### DATA EXCERPTS:
····················

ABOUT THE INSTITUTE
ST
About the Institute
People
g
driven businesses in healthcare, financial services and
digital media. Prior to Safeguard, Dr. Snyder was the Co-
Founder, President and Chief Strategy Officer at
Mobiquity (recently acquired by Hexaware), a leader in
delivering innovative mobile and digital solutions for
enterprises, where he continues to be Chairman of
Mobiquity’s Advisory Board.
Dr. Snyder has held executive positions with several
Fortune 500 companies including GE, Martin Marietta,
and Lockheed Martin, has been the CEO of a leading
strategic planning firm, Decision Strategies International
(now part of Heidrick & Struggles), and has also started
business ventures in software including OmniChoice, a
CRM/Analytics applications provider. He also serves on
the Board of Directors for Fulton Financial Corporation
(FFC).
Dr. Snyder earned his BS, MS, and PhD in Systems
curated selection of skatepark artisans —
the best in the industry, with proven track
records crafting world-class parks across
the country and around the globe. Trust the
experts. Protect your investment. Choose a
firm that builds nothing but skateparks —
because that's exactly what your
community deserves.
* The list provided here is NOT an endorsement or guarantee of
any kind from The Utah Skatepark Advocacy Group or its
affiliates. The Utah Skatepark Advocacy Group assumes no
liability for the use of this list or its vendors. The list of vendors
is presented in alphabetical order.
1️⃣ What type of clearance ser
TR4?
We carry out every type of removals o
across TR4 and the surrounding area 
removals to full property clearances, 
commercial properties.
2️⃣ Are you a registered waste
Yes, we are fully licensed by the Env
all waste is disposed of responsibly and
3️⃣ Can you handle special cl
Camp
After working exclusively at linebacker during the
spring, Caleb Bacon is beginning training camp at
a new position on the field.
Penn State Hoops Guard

····················

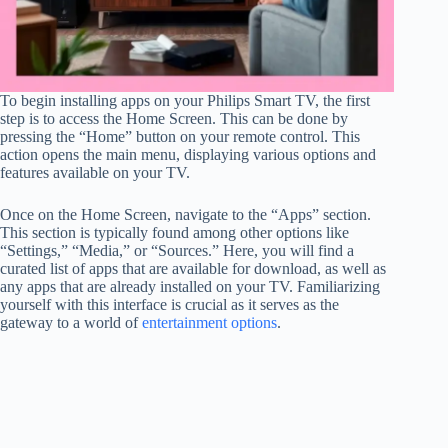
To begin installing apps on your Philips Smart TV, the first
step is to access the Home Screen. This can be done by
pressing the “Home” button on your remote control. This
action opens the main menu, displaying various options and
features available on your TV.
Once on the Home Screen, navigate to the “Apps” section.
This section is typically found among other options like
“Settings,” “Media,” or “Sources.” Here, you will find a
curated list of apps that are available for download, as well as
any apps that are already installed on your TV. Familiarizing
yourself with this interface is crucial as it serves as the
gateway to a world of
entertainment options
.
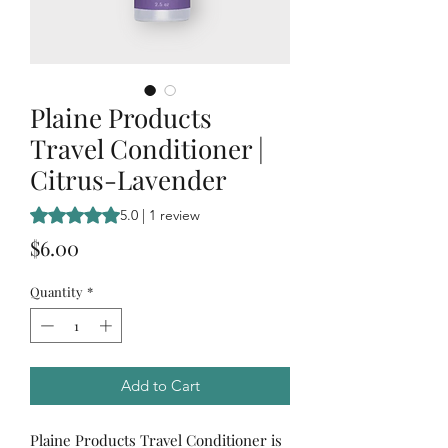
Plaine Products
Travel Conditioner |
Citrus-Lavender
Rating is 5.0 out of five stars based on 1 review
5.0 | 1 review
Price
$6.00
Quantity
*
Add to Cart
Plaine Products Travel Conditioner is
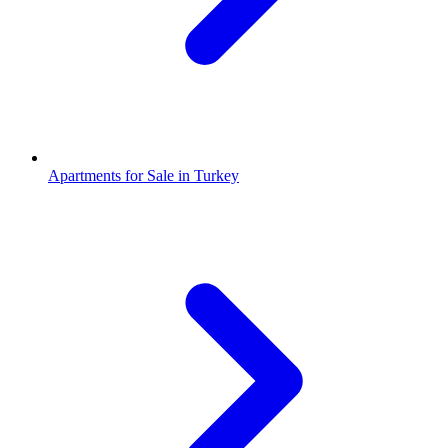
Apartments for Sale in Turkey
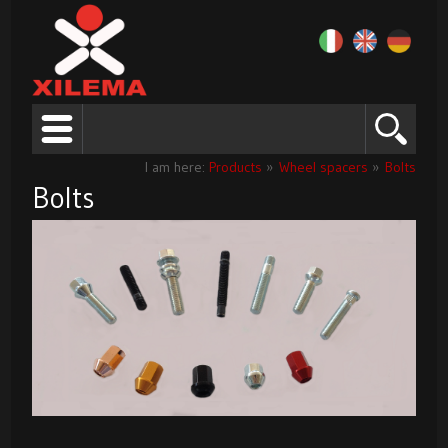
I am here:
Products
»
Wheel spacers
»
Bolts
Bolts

····················

### ACTION ITEM:
Give the count of lines in the listing that hold "Travel", and write nothing beyond it.

### OUTPUT OF THE EXERCISE:
2